然后带着蓝精灵笨重地爬到地面上,左顾完了之后右盼:石头城呢?传说中大大的石头和它的城门呢?
下面呢。
下面?哪里?探长了脑袋却是不见。
走半个小时就能看见了。
……
那么,要不要去宝山中学看看?
噢,当然要。
那么就下坡吧——在碎沙碎石堆起的滑溜溜的70度山坡上。
开始我心想,当地人半个小时能走到的路,于我们怕是要翻个倍的。好吧,那么我们把它假设成一个小时的路好了。可是走起来就发现,在那样的路上,你——想慢也慢不下来吖。
宝山中学的校舍比想象中来得完善。
我们与老师聊天。女老师很年轻,说是刚分配到这里来的。

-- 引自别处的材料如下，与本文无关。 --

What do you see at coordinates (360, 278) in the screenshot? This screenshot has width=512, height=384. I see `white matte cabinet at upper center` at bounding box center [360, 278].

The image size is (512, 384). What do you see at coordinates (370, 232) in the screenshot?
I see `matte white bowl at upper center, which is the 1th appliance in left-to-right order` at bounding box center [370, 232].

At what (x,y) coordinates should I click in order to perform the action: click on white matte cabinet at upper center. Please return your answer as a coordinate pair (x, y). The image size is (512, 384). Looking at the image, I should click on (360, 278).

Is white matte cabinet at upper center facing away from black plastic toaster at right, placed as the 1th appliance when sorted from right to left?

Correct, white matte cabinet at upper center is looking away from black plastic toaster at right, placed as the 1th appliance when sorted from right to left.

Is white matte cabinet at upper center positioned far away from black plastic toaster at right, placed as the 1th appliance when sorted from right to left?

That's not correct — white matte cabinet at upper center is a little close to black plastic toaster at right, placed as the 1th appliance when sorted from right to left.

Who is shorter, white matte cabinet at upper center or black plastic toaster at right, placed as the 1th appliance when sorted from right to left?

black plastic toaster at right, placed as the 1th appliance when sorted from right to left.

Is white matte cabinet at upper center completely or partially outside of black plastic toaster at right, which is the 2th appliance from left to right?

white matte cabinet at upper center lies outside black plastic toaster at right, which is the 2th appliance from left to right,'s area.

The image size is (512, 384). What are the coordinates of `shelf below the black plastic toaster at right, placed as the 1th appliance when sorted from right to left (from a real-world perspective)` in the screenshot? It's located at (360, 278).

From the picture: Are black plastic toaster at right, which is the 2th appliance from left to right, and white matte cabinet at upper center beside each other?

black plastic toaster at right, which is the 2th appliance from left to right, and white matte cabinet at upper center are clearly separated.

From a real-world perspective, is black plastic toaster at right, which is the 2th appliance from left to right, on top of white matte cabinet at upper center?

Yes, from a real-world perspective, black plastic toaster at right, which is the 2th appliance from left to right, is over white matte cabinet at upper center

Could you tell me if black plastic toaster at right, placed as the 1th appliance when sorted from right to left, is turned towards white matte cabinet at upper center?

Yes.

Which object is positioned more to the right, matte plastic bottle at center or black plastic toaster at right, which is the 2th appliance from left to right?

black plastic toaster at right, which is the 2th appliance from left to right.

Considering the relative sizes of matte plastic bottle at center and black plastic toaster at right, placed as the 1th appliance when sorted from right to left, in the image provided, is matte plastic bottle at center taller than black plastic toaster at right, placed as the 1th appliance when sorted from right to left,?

一问,竟与我同岁。
这里的孩子都很听话,学习也很自觉。
每个老师每周要带16节课,但是孩子们很乖,也就不觉得累。
生活的确不太方便,可是我来的那天,孩子们都来帮我拿行李……
我不能故作煽情地说年轻姑娘的脸上闪耀着圣洁的光辉,她只是沉静温婉地微笑:
我没有想过要来这儿,是毕业分配到这里来的。我想我也不会一直留在这里,但是我在的时候会努力教好这些孩子,他们很可爱,这儿也挺好。
什么叫崇高,也许太多人知道但是做不到。我们也许只能做到一种心态,做能做的事情,做好能做的事情。
正是下午活动时间,孩子们在打篮球。带球,过人,上篮,一招一式有模有样。
我就立在旁边看,微微笑,进球的时候跳起来鼓掌。
不要滥用同情,这样的孩子们不见得比我们不快乐。而不能为他们做什么的时候,至少要看着他们的笑脸说:你们真棒。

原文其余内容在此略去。